Alleviation of Cocaine Withdrawal and Pertinent Interactions between Salvinorin-based Antagonists and Kappa Opioid Receptor

Mohammed

et al. 2022

Preprint

The kappa opioid receptor (KOR) is involved in the regulation of both the reward and mood processes. Recent reports find that the use of drugs of abuse increases the production of dynorphin and overall activation of KOR. Long-acting KOR antagonists, such as norbinaltorphimine (nor-BNI), JDTic, and 5'-guanidinonaltrindole (GNTI), have been shown to stop depressive and anxiety-related disorders, which are the common side effects of withdrawal that can lead to the relapse in drug use. Unfortunately, these prototypical KOR antagonists are known to induce selective KOR antagonism that is delayed by hours and extremely prolonged, and their use in humans comes with serious safety concerns because they possess a large window for potential drug-drug interactions. Furthermore, their persistent pharmacodynamic activities can hinder the ability to reverse unanticipated side effects immediately. Herein we report our studies of the lead selective, salvinorin-based KOR antagonist (1) as well as nor-BNI on C57BL/6N mice for spontaneous cocaine withdrawal.
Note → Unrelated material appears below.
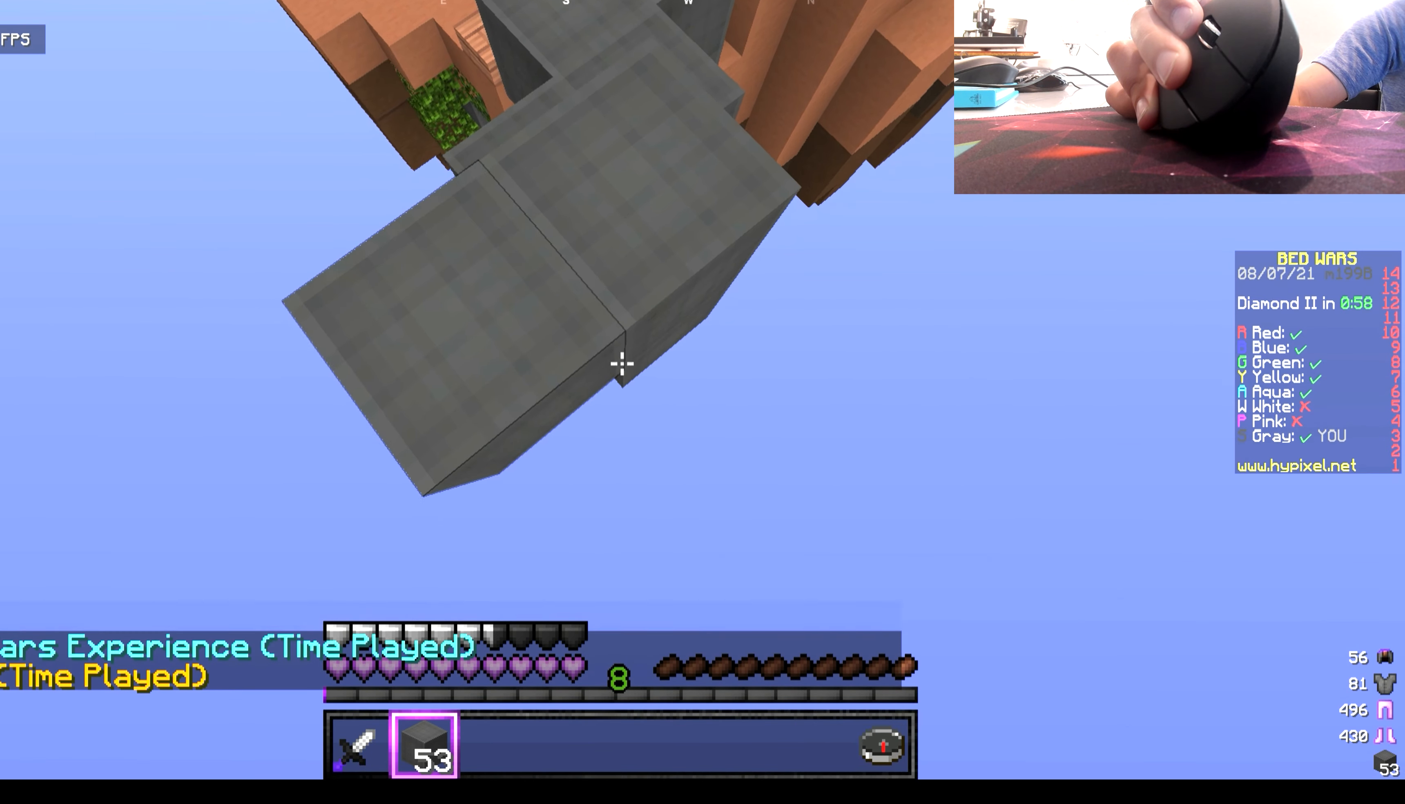
{"keys": ["s"], "mouse": ["right"], "events": []}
Assessment of pharmacokinetics showed that 1 is a short-acting compound with an average half-life of 3.75 h across different compartments (brain, spinal cord, liver, and plasma). Both 1 (5 mg/kg) and nor-BNI (5 mg/kg) were shown to reduce spontaneous withdrawal behavior in mice, with 1 producing additional anti-anxiety-like behavior in a light-dark transition test (however, no mood-related effects of 1 or nor-BNI were observed at the current dosing in an elevated plus maze or a tail suspension test). Our results support the study of selective, short-acting KOR antagonists for the treatment of psychostimulant withdrawal and the associated negative mood states that contribute to relapse. Furthermore, we identified pertinent interactions between 1 and KOR via computational studies, including induced-fit docking, mutagenesis, and molecular dynamics simulations, to gain insight into the design of future selective, potent, and short-acting salvinorin-based antagonists.